598 | To Richard Jackson

    Boston March 14 1768

    Dear Sr

    I sent you a Short Letter in a Packet to Mr Pownal which I dispatched to New York a Week ago for the Packet Boat.1 I am now Sending some duplicates to Newport to go by a Ship from thence: as this Port is more than ever I knew it at this time void of Ships ready for England, I can add only a few lines as a Supplement to my former.

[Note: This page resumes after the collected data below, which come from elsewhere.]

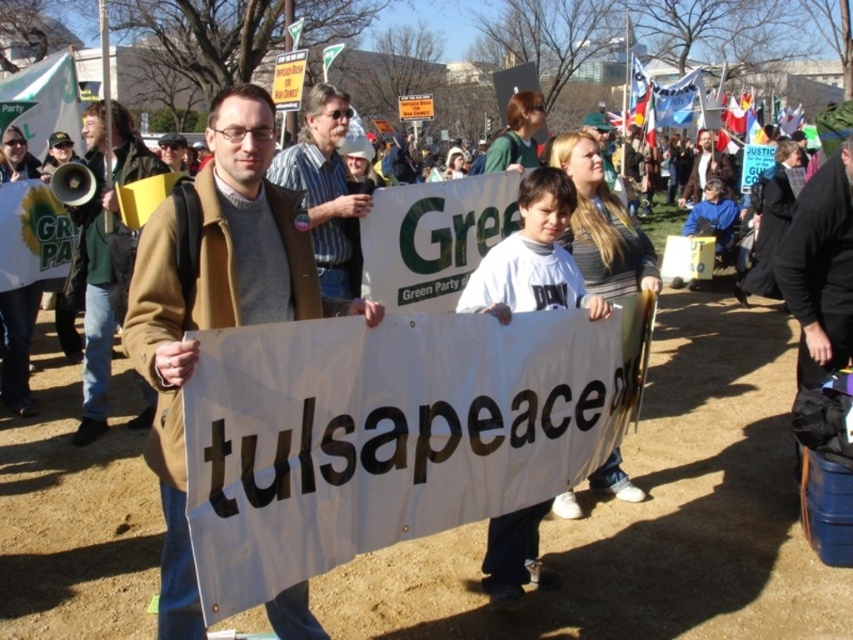
You are a photographer at the protest scene. You want to take a photo that includes both the brown leather jacket at center and the black fabric bag at right. Given their sizes, which object should you focus on to ensure both are in frame without cropping?

The brown leather jacket at center is much taller than the black fabric bag at right, so focusing on the taller object, the brown leather jacket at center, will ensure both are in frame without cropping.

What are the coordinates of the brown wool coat at center?

The brown wool coat at center is located at point (x=213, y=301).

You are a photographer standing at the edge of the protest. You want to take a photo that includes both the brown wool coat at center and the black fabric bag at right. What is the minimum distance you need to move backward to ensure both objects are in frame?

The minimum distance you need to move backward is 2.81 meters to include both the brown wool coat at center and the black fabric bag at right in the photo.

    Since I wrote last the Superiour Court has opened here: upon which Occasion the Cheif Justice gave a most forcible & energetick Charge to the grand jury upon the Subject of the Libells published in the Boston Gazette. It so affected all that hear’d it, that it was Universally Concluded that the Grand Jury could not avoid finding a Bill against the Printers. They themselves thought so: for as soon as they came out of Court they sent for the Attorney General & as it seemed unanimously, directed him to prepare a Bill for that Purpose against their next meeting. But this Interval was so fully employ’d by the Faction in tampering seperately with the Persons of the Grand Jury, that when they came together again, they rejected the Bill by a Small majority, some say of only one; to the great Disappointment of all who are concerned for the Wellfare of The Province & the Authority of the Government.2

    The Cheif Justice has been much pressed to Print his charge but has hitherto declined it. However he has had the caution to reduce it immediately to Writing that he may have it in his power to Vindicate himself from the Misrepresentations which must be expected from the Writers of that infamous Paper. So it is probable that the malice of his Enemies will bring that into the Public which the Solicitations of his Friends could not Obtain. Now he has entered into this Business he will most Probably pursue it: & there is no doubt but the Writers of the Paper will give him Opportunity to revive the Subject; for it is much more Probable they will be elated with the Success than be cautioned by their Escape. And as their Crime is indictable in any County it is probable that their paper will come before another Grand Jury who will treat [it]3 as it deserves.4

    I send you a protest of Brigr Ruggles which is another Confirmation of the Integrity & Steadiness of this good Man in persevering in his Maxim that submission to great Britain is the true Interest of the Colonies.5 He ought to have some publick notice taken of him by the Great Men at home. I have just hear’d of your Fathers death:6 I can neither condole nor congratulate; for I do not think that the easy passage out of this Life which a fullness of Years procures, a Subject of the one, nor accession of riches to a Man Who already has enough, a Cause for the Offense. However if it shall enable you to change the Scene of your Life more to your mind, I shall rejoice at the Consequence. I am &c

    R. Jackson Esqr__

    L, LbC     BP, 6: 103-104.

    Possibly in handwriting of John Bernard. Minor emendations not shown. The RC was forwarded under cover of a letter to John Pownall, dated 14 Mar.7 Enclosure (not found): the protest of Timothy Ruggles, 29 Feb. 1768, printed in Boston Post-Boy and Advertiser, 14 Mar. 1768.